To do:
Please repeat the data in full, character for character.

* * *

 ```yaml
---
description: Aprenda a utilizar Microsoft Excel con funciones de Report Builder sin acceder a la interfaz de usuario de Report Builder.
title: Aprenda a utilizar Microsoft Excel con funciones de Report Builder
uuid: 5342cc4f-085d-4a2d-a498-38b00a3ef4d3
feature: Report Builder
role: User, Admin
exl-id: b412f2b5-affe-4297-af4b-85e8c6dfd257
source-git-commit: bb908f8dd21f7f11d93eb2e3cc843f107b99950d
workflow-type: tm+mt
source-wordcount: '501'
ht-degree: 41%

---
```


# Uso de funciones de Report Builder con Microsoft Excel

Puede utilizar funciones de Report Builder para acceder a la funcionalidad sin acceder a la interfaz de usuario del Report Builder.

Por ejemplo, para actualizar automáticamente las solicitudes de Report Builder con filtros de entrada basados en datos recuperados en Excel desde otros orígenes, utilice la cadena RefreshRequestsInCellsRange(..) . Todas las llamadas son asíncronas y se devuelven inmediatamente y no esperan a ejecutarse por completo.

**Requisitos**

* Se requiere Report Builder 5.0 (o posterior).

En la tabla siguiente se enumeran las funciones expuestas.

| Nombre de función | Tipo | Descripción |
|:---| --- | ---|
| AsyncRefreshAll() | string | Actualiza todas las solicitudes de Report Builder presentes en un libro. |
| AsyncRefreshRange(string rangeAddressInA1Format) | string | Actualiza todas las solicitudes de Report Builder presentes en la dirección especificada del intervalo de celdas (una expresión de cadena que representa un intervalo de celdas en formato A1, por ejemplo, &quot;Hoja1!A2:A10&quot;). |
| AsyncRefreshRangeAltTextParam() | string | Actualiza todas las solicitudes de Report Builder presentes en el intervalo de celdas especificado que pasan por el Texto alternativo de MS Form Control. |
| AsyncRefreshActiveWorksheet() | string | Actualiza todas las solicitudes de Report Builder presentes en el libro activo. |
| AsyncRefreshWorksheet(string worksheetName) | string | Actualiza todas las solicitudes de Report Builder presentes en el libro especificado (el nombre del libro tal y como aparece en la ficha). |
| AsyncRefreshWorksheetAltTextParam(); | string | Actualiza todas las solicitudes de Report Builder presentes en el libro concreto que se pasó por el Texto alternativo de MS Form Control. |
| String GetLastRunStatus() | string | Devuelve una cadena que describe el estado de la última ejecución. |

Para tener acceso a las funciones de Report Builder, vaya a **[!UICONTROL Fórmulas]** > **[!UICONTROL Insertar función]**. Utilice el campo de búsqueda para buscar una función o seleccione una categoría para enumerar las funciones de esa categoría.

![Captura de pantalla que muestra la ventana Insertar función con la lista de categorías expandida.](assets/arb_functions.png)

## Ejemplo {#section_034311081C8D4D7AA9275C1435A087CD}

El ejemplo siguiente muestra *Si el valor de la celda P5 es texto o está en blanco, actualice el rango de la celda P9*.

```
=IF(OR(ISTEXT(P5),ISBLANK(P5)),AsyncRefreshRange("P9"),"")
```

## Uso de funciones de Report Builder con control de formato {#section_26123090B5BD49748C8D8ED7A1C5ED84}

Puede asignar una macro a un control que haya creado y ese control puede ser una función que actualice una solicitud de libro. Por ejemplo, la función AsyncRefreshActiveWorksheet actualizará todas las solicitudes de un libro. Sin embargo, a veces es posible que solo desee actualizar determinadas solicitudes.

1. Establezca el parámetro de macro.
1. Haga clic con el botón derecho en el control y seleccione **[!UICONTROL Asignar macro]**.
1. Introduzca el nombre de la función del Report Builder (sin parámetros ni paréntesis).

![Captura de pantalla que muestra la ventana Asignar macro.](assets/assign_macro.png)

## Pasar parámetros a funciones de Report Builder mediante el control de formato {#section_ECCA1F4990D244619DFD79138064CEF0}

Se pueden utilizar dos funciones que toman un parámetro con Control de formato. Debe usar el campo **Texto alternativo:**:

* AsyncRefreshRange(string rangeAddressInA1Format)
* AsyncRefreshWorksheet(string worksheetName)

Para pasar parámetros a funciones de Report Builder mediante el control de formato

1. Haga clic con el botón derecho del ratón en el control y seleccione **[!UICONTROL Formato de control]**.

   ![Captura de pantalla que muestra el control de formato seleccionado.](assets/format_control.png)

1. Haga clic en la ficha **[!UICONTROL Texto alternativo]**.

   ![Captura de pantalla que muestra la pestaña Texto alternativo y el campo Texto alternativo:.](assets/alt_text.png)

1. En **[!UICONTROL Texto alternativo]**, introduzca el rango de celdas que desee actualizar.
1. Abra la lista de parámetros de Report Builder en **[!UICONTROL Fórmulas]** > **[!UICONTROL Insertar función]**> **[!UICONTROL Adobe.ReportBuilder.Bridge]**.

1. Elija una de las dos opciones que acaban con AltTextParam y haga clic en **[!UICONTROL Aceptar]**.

* * *

Response to the exercise:
 ```yaml
---
description: Aprenda a utilizar Microsoft Excel con funciones de Report Builder sin acceder a la interfaz de usuario de Report Builder.
title: Aprenda a utilizar Microsoft Excel con funciones de Report Builder
uuid: 5342cc4f-085d-4a2d-a498-38b00a3ef4d3
feature: Report Builder
role: User, Admin
exl-id: b412f2b5-affe-4297-af4b-85e8c6dfd257
source-git-commit: bb908f8dd21f7f11d93eb2e3cc843f107b99950d
workflow-type: tm+mt
source-wordcount: '501'
ht-degree: 41%

---
```


# Uso de funciones de Report Builder con Microsoft Excel

Puede utilizar funciones de Report Builder para acceder a la funcionalidad sin acceder a la interfaz de usuario del Report Builder.

Por ejemplo, para actualizar automáticamente las solicitudes de Report Builder con filtros de entrada basados en datos recuperados en Excel desde otros orígenes, utilice la cadena RefreshRequestsInCellsRange(..) . Todas las llamadas son asíncronas y se devuelven inmediatamente y no esperan a ejecutarse por completo.

**Requisitos**

* Se requiere Report Builder 5.0 (o posterior).

En la tabla siguiente se enumeran las funciones expuestas.

| Nombre de función | Tipo | Descripción |
|:---| --- | ---|
| AsyncRefreshAll() | string | Actualiza todas las solicitudes de Report Builder presentes en un libro. |
| AsyncRefreshRange(string rangeAddressInA1Format) | string | Actualiza todas las solicitudes de Report Builder presentes en la dirección especificada del intervalo de celdas (una expresión de cadena que representa un intervalo de celdas en formato A1, por ejemplo, &quot;Hoja1!A2:A10&quot;). |
| AsyncRefreshRangeAltTextParam() | string | Actualiza todas las solicitudes de Report Builder presentes en el intervalo de celdas especificado que pasan por el Texto alternativo de MS Form Control. |
| AsyncRefreshActiveWorksheet() | string | Actualiza todas las solicitudes de Report Builder presentes en el libro activo. |
| AsyncRefreshWorksheet(string worksheetName) | string | Actualiza todas las solicitudes de Report Builder presentes en el libro especificado (el nombre del libro tal y como aparece en la ficha). |
| AsyncRefreshWorksheetAltTextParam(); | string | Actualiza todas las solicitudes de Report Builder presentes en el libro concreto que se pasó por el Texto alternativo de MS Form Control. |
| String GetLastRunStatus() | string | Devuelve una cadena que describe el estado de la última ejecución. |

Para tener acceso a las funciones de Report Builder, vaya a **[!UICONTROL Fórmulas]** > **[!UICONTROL Insertar función]**. Utilice el campo de búsqueda para buscar una función o seleccione una categoría para enumerar las funciones de esa categoría.

![Captura de pantalla que muestra la ventana Insertar función con la lista de categorías expandida.](assets/arb_functions.png)

## Ejemplo {#section_034311081C8D4D7AA9275C1435A087CD}

El ejemplo siguiente muestra *Si el valor de la celda P5 es texto o está en blanco, actualice el rango de la celda P9*.

```
=IF(OR(ISTEXT(P5),ISBLANK(P5)),AsyncRefreshRange("P9"),"")
```

## Uso de funciones de Report Builder con control de formato {#section_26123090B5BD49748C8D8ED7A1C5ED84}

Puede asignar una macro a un control que haya creado y ese control puede ser una función que actualice una solicitud de libro. Por ejemplo, la función AsyncRefreshActiveWorksheet actualizará todas las solicitudes de un libro. Sin embargo, a veces es posible que solo desee actualizar determinadas solicitudes.

1. Establezca el parámetro de macro.
1. Haga clic con el botón derecho en el control y seleccione **[!UICONTROL Asignar macro]**.
1. Introduzca el nombre de la función del Report Builder (sin parámetros ni paréntesis).

![Captura de pantalla que muestra la ventana Asignar macro.](assets/assign_macro.png)

## Pasar parámetros a funciones de Report Builder mediante el control de formato {#section_ECCA1F4990D244619DFD79138064CEF0}

Se pueden utilizar dos funciones que toman un parámetro con Control de formato. Debe usar el campo **Texto alternativo:**:

* AsyncRefreshRange(string rangeAddressInA1Format)
* AsyncRefreshWorksheet(string worksheetName)

Para pasar parámetros a funciones de Report Builder mediante el control de formato

1. Haga clic con el botón derecho del ratón en el control y seleccione **[!UICONTROL Formato de control]**.

   ![Captura de pantalla que muestra el control de formato seleccionado.](assets/format_control.png)

1. Haga clic en la ficha **[!UICONTROL Texto alternativo]**.

   ![Captura de pantalla que muestra la pestaña Texto alternativo y el campo Texto alternativo:.](assets/alt_text.png)

1. En **[!UICONTROL Texto alternativo]**, introduzca el rango de celdas que desee actualizar.
1. Abra la lista de parámetros de Report Builder en **[!UICONTROL Fórmulas]** > **[!UICONTROL Insertar función]**> **[!UICONTROL Adobe.ReportBuilder.Bridge]**.

1. Elija una de las dos opciones que acaban con AltTextParam y haga clic en **[!UICONTROL Aceptar]**.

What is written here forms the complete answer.